Jean-Baptiste Marie Fouque | |
Birth Date: | July 2, 1819 |
Birth Place: | Arles, France |
Death Place: | Lorient, France |
Field: | Painting |
Training: | François Huard Léon Cogniet |
Jean-Baptiste Marie Fouque (July 2, 1819[1] – April 11, 1880), also anglicised as Jean Marius Fouque or Marius Fouque, was a French painter specialising in portraits and mythological subjects.
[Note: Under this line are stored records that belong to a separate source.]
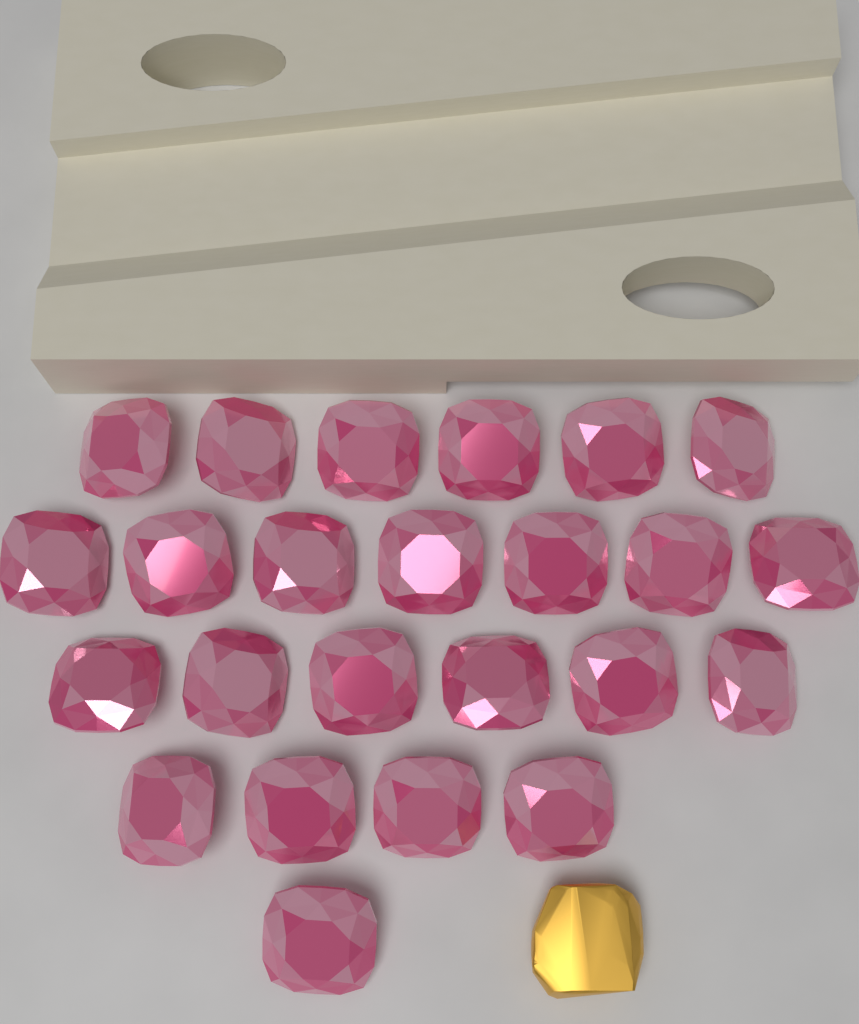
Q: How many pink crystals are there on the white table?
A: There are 24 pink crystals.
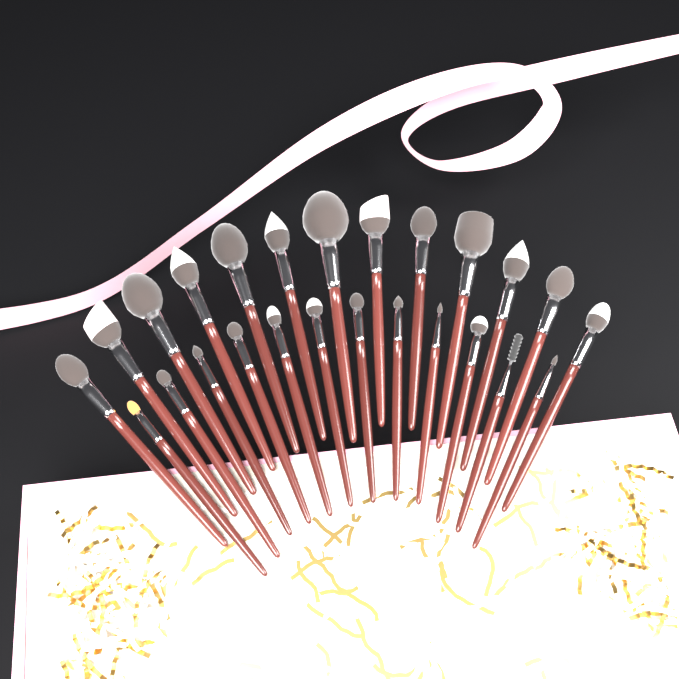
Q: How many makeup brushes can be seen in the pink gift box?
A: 25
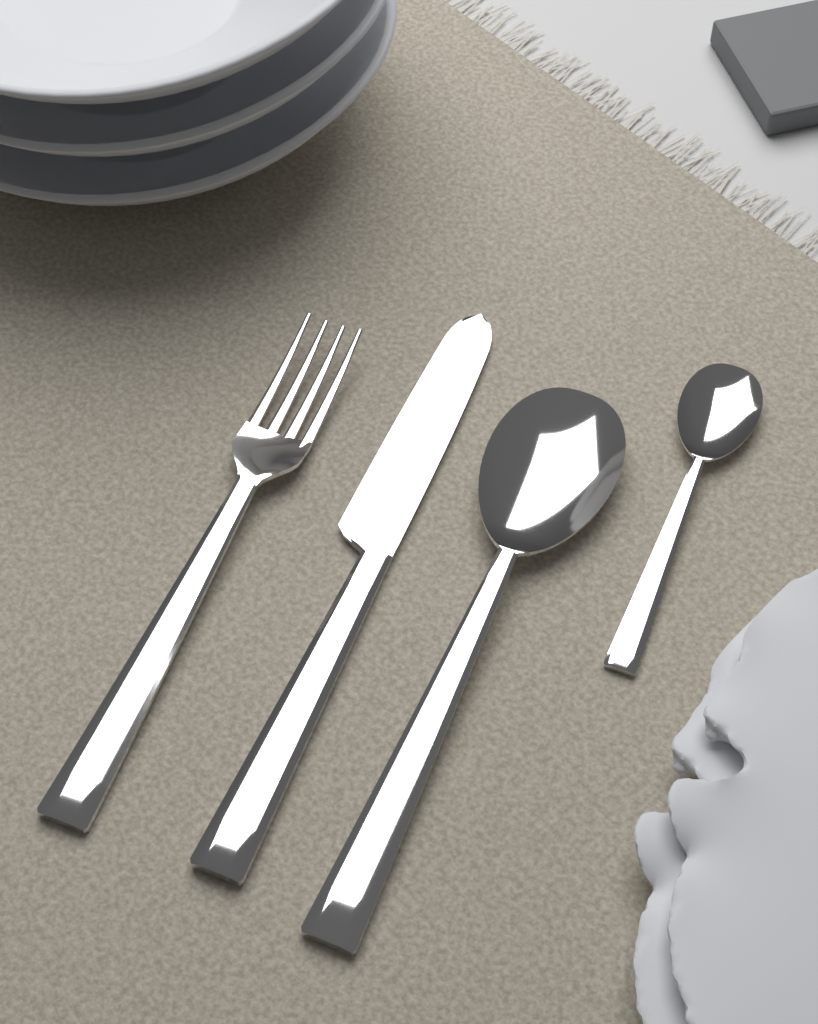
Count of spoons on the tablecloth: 2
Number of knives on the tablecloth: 1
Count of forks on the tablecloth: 1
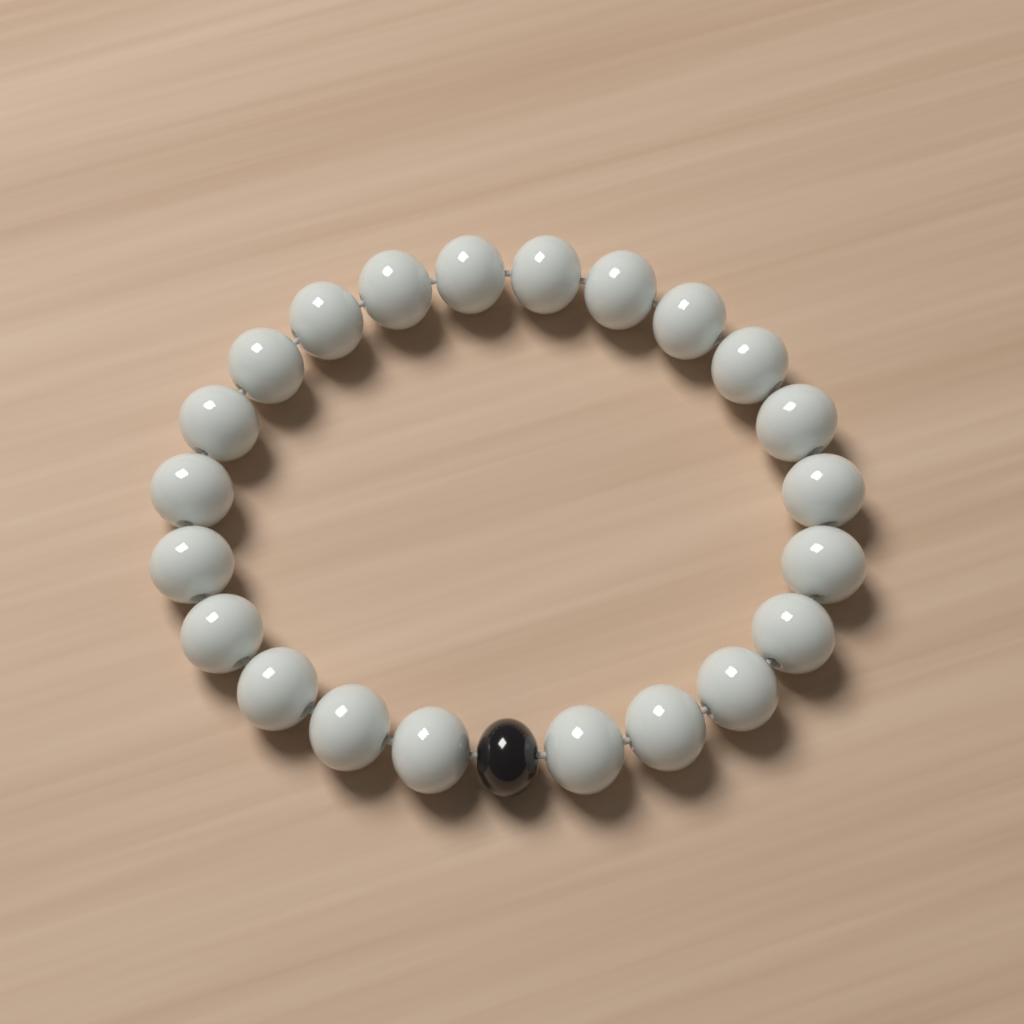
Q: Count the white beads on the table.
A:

Born in Arles in 1819, the son of the locksmith Honorat Fouque and Marguerite Barbier, Jean-Baptiste studied painting under the Arlesian painter and archaeologist François Huard. He was awarded a scholarship from the city council of Arles, to study at the Beaux-Arts de Paris. There, he studied under the direction of Joseph-Léon de Lestang-Parade and Léon Cogniet. In 1854 he married Marie Perrine Leray, a seamstress from Rennes. The couple had two sons: Émile, born in 1849, and Adrien, born in 1855.
The first exhibition of Fouque's art was in 1846, and resulted in a steady stream of commissions for the government of the Second French Empire. He produced portraits of both Emperor Napoleon III and Empress Eugénie de Montijo, as well as many foreign nobles and royals such as Princess Tatiana Alexandrovna Yusupova of Russia and Rama V, the King of Siam.
In addition to his portraiture, Fouque painted many allegorical and religious works. In 1863, he returned to Arles to paint several altarpieces and other works for the Church of Saint Trophime and the Church of Saint Cesaire.
Several of Fouque's paintings are in the collection of the Hermitage Museum.[2]